The idea that you can provide limited input with contradictory or vague directions on what sort of program you want is never going to succeed. At best, you can have a program that basically creates programs that have already been created, or slightly modifies them to supposedly suit your needs.

GenAI writing our software is a joke. It can't even write English or any other language. All it does is copy what it's seen before. I guess if you want more programs that have already been written, go ahead and use GenAI, but don't expect anything new with it.

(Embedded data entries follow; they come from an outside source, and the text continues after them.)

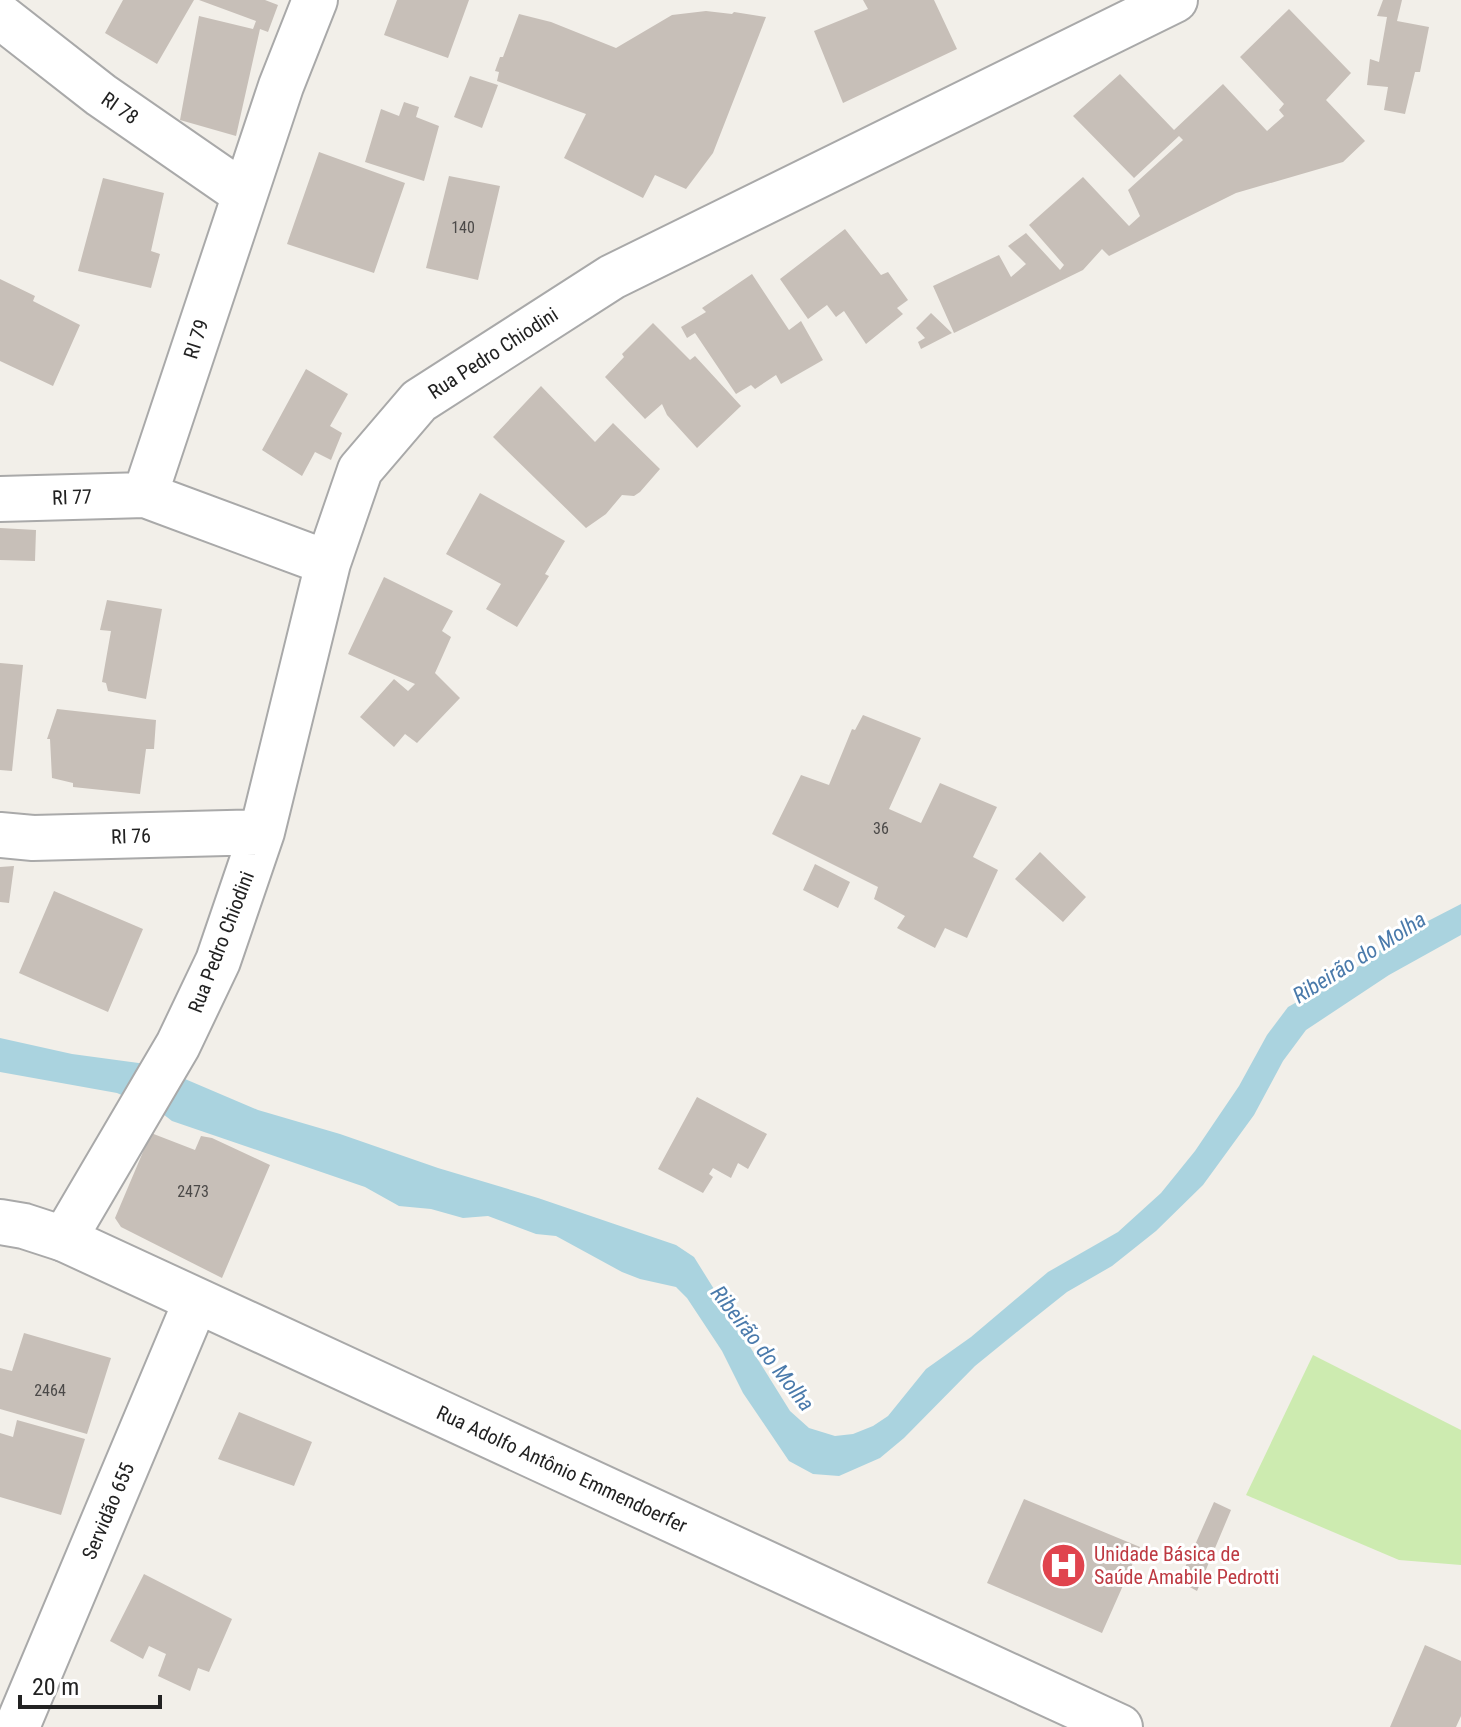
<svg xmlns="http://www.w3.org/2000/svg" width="1461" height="1727" font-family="'Roboto Condensed',sans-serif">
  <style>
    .grass { fill: #cdebb0 }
    .water { fill: #aad3df }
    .building { fill: #c7bfb8 }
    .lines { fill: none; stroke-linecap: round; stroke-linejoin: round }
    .minor-casing { stroke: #a9a9a9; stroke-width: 48 }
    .tertiary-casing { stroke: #a9a9a9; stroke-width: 48 }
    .minor { stroke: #fff; stroke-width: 44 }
    .tertiary { stroke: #fff; stroke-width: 44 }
    .labels { text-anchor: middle; stroke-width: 6; stroke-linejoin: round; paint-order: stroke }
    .number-label { font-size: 16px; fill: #4b4948 }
    .street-label { font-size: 20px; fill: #222; stroke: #fff }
    .health-label { font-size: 20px; fill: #be3a42; stroke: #fff; text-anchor: start }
    .water-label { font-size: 22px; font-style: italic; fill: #4a7aab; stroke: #fff }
  </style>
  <rect width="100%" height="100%" fill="#f2efe9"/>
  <path class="grass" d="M 1313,1355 L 1461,1430 L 1461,1565 L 1399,1560 L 1246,1495 Z"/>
  <path class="water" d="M 1461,904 L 1461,935 L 1389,975 L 1306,1030 L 1283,1061 L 1254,1115 L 1203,1185 L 1156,1231 L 1112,1266 L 1067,1292 L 1023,1327 L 975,1366 L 904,1438 L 880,1458 L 839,1476 L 813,1474 L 789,1461 L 743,1393 L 722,1351 L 687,1298 L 676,1287 L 640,1279 L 622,1272 L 556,1236 L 536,1234 L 488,1216 L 463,1218 L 431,1209 L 399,1206 L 365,1187 L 172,1121 L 163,1114 L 185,1079 L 258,1110 L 340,1134 L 438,1168 L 538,1198 L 676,1245 L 694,1257 L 790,1411 L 809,1428 L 835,1436 L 853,1434 L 873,1426 L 888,1416 L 926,1369 L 971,1337 L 1048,1272 L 1118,1232 L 1161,1193 L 1195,1151 L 1239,1086 L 1267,1035 L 1288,1007 L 1355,969 L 1397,937 Z
    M 0,1038 L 72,1054 L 146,1064 L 126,1097 L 117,1093 L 0,1072 Z"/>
  <path class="building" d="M 123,0 L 194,0 L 157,64 L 105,33 Z
    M 199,0 L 265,0 L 278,5 L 268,32 L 260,29 L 236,136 L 180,120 L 199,16 L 253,29 L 256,21 Z
    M 397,0 L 469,0 L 448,58 L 384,35 Z
    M 863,0 L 934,0 L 957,49 L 843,103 L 814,31 L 868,9 Z
    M 1383,0 L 1402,0 L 1397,21 L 1429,27 L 1420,72 L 1415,72 L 1405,114 L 1384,110 L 1388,87 L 1367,85 L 1370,59 L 1379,62 L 1387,17 L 1377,16 Z
    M 1289,9 L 1351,73 L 1326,100 L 1365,141 L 1343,162 L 1236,193 L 1109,256 L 1102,249 L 1083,270 L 954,333 L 933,286 L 999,255 L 1011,277 L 1026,264 L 1008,246 L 1026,233 L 1060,270 L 1064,265 L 1029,225 L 1083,177 L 1129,226 L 1140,216 L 1128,190 L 1183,140 L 1179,136 L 1134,178 L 1073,116 L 1120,74 L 1174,130 L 1223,84 L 1267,131 L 1284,116 L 1279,110 L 1284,104 L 1240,57 Z
    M 706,11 L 732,14 L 734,12 L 766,17 L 713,153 L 686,189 L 655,175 L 643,198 L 564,158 L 586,114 L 497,81 L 499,72 L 495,71 L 500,57 L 503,57 L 519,14 L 551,22 L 616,48 L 672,15 Z
    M 470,76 L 498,85 L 482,128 L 454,117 Z
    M 404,102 L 419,107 L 416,117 L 439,126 L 424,181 L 365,162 L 381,109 L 399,116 Z
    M 319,152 L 405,183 L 374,273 L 287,244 Z
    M 449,176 L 500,186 L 478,280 L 426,268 Z
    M 103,178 L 164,193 L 151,251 L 160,254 L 151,288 L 78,271 Z
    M 845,229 L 881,275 L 888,272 L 908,300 L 897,308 L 903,314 L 866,344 L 844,311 L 836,317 L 827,305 L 808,319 L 780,279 Z
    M 752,274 L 789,330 L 801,321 L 823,360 L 781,384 L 776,375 L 755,389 L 751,385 L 736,394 L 695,333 L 687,338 L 681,327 L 706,312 L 702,308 Z
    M 0,279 L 35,296 L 33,301 L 80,325 L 53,386 L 0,361 Z
    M 931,313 L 952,333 L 921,349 L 918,342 L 925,338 L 916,328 Z
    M 653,323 L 690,360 L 695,356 L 741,406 L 697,448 L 667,415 L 662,404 L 645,419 L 605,377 L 624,357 L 622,354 Z
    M 306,369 L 348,394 L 330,426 L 342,433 L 331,460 L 315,452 L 302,476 L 262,450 Z
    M 541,386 L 595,442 L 613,423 L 660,469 L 640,492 L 634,496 L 622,495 L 606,514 L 586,528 L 493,437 Z
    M 480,493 L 565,541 L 545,574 L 549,576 L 517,627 L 486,609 L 501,584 L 446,554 Z
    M 0,528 L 36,530 L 35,561 L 0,560 Z
    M 384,577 L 453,611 L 442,631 L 451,637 L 435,673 L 460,698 L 417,743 L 405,734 L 394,747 L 360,717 L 394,679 L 408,691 L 415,684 L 348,654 Z
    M 107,600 L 162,609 L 146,699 L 108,691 L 106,683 L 102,682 L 111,631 L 100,630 Z
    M 0,663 L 23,665 L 12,771 L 0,770 Z
    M 57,709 L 156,720 L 154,749 L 146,749 L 140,794 L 73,787 L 73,783 L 52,778 L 50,739 L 47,739 Z
    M 863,715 L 921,738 L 889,809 L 921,823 L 940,783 L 997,807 L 973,857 L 998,870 L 967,938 L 945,928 L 935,948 L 897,928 L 905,916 L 874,899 L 878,887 L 772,834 L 801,775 L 829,785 L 852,729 L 855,730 Z
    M 1040,852 L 1086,897 L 1063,922 L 1015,879 Z
    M 815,864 L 850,882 L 838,908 L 803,890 Z
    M 14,866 L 9,903 L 0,902 L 0,867 Z
    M 54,891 L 143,929 L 108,1012 L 19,973 Z
    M 697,1097 L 767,1134 L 748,1169 L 738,1163 L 731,1178 L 713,1168 L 709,1174 L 713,1177 L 703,1193 L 658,1169 Z
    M 151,1133 L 195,1150 L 201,1136 L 212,1138 L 270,1165 L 222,1278 L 121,1227 L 115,1218 Z
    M 24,1333 L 111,1358 L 87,1434 L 0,1409 L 0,1368 L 12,1371 Z
    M 239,1412 L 312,1442 L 294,1486 L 218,1459 Z
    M 17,1420 L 85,1439 L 61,1515 L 0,1497 L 0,1433 L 13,1437 Z
    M 1024,1499 L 1140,1547 L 1102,1633 L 987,1583 Z
    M 1214,1502 L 1231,1510 L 1197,1591 L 1179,1581 Z
    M 144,1574 L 232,1619 L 209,1672 L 198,1668 L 190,1691 L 158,1676 L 166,1654 L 149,1646 L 143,1659 L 110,1641 Z
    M 1425,1645 L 1461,1661 L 1461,1716 L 1456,1727 L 1390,1727 Z"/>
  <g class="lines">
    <defs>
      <path id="minor" d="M 315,0 L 281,86 L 145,495 L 328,563
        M 0,16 L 101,95 L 244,194
        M 0,499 L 145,495
        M 0,835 L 33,838 L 262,832
        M 64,1239 L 178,1045 L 218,961 L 262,832 L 328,563 L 360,470 L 419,401 L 612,277 L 1175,0
        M 19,1722 L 196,1301"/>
      <path id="tertiary" d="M 0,1222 L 24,1226 L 64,1239 L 1120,1727"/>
    </defs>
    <use href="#minor" class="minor-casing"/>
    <use href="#tertiary" class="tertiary-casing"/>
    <use href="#minor" class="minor"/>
    <use href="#tertiary" class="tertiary"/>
  </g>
  <defs>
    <symbol id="hospital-disc" viewBox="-11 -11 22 22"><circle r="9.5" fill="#e0444e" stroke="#fff"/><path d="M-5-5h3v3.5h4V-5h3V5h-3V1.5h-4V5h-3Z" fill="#fff"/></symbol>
  </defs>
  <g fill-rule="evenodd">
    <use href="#hospital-disc" x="1038" y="1540" width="51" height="51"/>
  </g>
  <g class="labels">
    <g class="number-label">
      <text x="463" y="233">140</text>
      <text x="881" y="834">36</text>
      <text x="193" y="1197">2473</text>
      <text x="50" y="1396">2464</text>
    </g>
    <g class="street-label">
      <text transform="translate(120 108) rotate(35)" y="7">RI 78</text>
      <text transform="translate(196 339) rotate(-72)" y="7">RI 79</text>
      <text transform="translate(493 353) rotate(-33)" y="7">Rua Pedro Chiodini</text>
      <text transform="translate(72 497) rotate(-2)" y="7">RI 77</text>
      <text transform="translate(131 836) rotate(-2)" y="7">RI 76</text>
      <text transform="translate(221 942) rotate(-69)" y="7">Rua Pedro Chiodini</text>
      <text transform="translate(562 1469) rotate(25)" y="7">Rua Adolfo Antônio Emmendoerfer</text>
      <text transform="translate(108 1511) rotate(-67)" y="7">Servidão 655</text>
    </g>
    <g class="health-label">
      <text x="1094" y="1561">Unidade Básica de<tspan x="1094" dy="23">Saúde Amabile Pedrotti</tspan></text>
    </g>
    <g class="water-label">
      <text transform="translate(1359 957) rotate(-32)" y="8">Ribeirão do Molha</text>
      <text transform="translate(763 1348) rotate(52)" y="8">Ribeirão do Molha</text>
    </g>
  </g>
  <path d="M20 1695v12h140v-12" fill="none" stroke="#222222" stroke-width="4"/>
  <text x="32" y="1695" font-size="24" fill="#222222" stroke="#ffffff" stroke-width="6" paint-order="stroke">20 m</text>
</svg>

> CEOs refusing to hire entry level engineers

Tale as old as time.

* Be rich man
* Want something
* Hire someone who knows how to get it
* Get the thing you want
* Want something cheaper this time
* Hire someone who doesn't know how to get it
* Don't get the thing you want
* Shake your fist at God and curse him!

There are plenty of engineers out there who know how to create the programs that people need, and do it as cheaply as possible. They charge $300k minimum per year, if not more, and expect to own a part of the company. We know that these guys can work miracles, just like plumbers can fix you leaky toilet and electricians can wire up a house.

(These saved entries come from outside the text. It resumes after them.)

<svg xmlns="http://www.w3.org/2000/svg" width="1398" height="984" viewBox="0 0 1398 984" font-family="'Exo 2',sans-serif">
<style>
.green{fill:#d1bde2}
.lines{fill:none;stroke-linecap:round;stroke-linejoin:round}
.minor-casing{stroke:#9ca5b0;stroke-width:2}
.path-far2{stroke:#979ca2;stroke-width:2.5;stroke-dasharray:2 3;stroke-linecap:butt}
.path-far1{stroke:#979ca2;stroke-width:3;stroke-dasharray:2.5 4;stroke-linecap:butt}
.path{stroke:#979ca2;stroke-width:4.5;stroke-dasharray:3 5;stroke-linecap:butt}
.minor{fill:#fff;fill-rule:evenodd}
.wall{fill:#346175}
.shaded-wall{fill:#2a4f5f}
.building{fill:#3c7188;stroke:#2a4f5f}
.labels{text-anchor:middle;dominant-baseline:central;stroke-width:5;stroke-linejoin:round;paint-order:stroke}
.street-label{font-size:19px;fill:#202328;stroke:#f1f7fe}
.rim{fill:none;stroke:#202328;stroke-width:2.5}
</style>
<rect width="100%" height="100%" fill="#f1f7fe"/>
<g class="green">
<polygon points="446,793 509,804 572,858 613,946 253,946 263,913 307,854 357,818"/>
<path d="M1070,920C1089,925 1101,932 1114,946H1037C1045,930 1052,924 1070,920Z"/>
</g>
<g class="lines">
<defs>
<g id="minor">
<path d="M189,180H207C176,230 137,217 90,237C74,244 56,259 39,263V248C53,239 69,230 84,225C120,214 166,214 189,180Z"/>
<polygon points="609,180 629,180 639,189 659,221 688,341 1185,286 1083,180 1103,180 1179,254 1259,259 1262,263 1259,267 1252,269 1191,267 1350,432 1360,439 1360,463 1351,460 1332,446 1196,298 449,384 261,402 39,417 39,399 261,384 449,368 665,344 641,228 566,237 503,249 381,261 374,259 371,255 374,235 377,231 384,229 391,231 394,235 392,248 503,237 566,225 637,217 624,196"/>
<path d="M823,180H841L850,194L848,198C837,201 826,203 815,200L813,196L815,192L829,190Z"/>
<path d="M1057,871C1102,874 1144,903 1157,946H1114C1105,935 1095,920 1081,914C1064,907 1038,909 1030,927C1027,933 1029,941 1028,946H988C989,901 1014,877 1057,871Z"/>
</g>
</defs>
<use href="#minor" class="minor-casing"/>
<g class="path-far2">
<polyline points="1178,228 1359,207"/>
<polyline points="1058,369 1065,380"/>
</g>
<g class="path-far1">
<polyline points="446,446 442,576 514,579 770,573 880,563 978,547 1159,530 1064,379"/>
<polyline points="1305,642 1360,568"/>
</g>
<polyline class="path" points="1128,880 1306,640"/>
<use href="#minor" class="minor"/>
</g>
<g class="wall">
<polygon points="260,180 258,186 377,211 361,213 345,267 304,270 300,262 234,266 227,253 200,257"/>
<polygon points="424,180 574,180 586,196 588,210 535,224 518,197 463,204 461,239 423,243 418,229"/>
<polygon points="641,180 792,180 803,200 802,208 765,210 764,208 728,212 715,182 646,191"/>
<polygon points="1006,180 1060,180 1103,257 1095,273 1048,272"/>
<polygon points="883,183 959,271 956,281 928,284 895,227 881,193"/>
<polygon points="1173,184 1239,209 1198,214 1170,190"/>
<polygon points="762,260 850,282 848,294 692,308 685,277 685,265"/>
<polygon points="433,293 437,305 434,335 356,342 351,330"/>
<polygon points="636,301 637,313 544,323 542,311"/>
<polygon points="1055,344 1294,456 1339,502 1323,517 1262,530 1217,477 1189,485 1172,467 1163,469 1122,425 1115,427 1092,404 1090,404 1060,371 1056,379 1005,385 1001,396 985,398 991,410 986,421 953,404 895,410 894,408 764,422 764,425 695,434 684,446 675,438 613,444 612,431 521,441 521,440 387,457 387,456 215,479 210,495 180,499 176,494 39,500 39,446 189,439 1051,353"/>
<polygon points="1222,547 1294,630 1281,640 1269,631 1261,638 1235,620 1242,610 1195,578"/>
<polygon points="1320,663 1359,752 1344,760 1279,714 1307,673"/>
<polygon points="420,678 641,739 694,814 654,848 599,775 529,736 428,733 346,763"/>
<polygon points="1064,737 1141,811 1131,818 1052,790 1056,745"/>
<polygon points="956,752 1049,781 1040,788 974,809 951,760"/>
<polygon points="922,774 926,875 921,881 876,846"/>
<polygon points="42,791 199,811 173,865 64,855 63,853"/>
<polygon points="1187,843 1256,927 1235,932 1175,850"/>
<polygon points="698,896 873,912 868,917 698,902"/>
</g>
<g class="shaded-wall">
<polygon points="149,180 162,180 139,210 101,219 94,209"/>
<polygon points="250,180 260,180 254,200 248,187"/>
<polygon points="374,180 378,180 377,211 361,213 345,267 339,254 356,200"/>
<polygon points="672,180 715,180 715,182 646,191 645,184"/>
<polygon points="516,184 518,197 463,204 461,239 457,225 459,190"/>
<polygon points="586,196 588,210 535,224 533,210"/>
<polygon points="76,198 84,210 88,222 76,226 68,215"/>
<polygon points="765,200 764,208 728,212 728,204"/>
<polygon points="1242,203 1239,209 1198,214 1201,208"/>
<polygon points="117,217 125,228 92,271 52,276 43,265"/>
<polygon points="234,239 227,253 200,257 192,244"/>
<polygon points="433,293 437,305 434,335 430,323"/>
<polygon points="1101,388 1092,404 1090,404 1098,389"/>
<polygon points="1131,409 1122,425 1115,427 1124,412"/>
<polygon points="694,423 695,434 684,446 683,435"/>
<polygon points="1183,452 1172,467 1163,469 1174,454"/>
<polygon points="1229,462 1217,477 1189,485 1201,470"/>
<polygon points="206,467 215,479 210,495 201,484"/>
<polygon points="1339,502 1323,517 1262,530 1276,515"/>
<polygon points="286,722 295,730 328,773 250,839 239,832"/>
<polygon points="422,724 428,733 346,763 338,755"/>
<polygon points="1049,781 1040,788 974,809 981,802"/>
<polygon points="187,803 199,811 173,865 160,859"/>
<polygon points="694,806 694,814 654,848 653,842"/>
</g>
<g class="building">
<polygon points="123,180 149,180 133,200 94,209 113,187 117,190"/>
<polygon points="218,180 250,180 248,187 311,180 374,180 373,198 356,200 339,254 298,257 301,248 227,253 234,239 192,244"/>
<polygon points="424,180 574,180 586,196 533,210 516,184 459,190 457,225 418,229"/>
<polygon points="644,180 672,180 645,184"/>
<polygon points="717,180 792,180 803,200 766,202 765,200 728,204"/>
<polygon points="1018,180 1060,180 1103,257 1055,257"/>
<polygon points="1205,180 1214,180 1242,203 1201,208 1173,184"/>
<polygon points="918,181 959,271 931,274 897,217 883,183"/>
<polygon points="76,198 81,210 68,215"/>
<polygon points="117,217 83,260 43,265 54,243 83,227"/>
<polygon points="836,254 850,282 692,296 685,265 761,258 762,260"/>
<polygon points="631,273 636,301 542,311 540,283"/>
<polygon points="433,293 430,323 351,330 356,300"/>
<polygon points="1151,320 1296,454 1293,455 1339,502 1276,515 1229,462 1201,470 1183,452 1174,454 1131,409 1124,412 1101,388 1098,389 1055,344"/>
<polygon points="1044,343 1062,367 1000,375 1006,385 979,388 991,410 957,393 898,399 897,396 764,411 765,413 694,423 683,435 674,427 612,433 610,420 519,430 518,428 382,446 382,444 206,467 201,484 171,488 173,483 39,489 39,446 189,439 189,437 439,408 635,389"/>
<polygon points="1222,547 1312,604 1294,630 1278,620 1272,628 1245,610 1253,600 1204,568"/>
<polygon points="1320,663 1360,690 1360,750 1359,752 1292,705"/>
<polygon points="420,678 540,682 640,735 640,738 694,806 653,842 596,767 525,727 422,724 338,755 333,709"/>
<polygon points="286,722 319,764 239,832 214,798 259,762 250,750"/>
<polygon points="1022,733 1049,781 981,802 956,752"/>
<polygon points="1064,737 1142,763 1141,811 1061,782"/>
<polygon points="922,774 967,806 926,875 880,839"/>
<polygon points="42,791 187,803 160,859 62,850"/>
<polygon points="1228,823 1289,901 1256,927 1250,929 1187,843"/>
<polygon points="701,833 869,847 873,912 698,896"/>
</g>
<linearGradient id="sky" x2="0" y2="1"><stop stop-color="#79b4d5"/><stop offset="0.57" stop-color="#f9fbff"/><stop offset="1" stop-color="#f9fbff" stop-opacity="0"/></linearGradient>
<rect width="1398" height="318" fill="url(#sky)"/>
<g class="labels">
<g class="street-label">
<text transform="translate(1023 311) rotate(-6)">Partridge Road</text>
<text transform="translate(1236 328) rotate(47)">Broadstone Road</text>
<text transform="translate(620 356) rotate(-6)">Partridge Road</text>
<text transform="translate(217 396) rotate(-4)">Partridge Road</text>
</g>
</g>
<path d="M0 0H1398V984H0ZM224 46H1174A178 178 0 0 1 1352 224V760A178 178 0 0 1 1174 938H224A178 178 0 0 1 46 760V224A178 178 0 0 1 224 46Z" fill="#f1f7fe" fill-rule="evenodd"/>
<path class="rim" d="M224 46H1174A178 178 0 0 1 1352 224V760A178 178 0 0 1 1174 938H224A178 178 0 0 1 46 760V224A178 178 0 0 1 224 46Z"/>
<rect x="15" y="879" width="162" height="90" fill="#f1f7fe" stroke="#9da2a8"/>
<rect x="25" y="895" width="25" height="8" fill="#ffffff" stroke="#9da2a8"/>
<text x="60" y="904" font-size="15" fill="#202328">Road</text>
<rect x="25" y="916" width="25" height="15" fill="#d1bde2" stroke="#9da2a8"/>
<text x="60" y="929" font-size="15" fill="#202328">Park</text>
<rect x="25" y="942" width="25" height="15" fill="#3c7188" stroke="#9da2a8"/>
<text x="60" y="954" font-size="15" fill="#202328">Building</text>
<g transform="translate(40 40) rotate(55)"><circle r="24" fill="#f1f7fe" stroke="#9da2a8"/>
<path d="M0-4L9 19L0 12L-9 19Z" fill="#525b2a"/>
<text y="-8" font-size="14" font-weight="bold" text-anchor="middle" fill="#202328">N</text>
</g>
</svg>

Hire cheap labor and get more expensive problems.

> They're best used as a tool

No they're not.

What sort of idiot would trust it to even assist them in writing code?

If I could simplify the task of writing code, I would package it as a function in code. The reason why code is complex is because the job is complex.

I find it hilarious that people think they can do their job better if they skip reading the "boring" documentation and ask someone else to summarize it for them. Hey, idiot, if we could summarize it we would've done so already. There's a reason why your programming manual has 600 pages of detailed instructions on how each little function actually works. YOU HAVE TO KNOW THESE THINGS TO PROGRAM. If we could make a shortcut we would!

I made my bread and butter explaining to people who have sub-average IQs why we can't just buy more computers and solve all the problems they are having, why you need to change how everything works once you reach a certain point in performance, and why you can't predict how a system of sufficient complexity will behave and why we need to monitor key elements of that system to try to understand its behavior.

And then I made a bunch of money teaching above-average IQ people how to make those things actually happen and how to keep their system running even when things start to fail.

If I could've packaged all that tribal knowledge into a package, I could've made billions. But it can't be done, because the nature of the problem is of the sort where general solutions will not work.

There is no substitute for humans understanding how something works and figuring out how the pieces can fit together. GenAI, or any AI, will never achieve anything like that.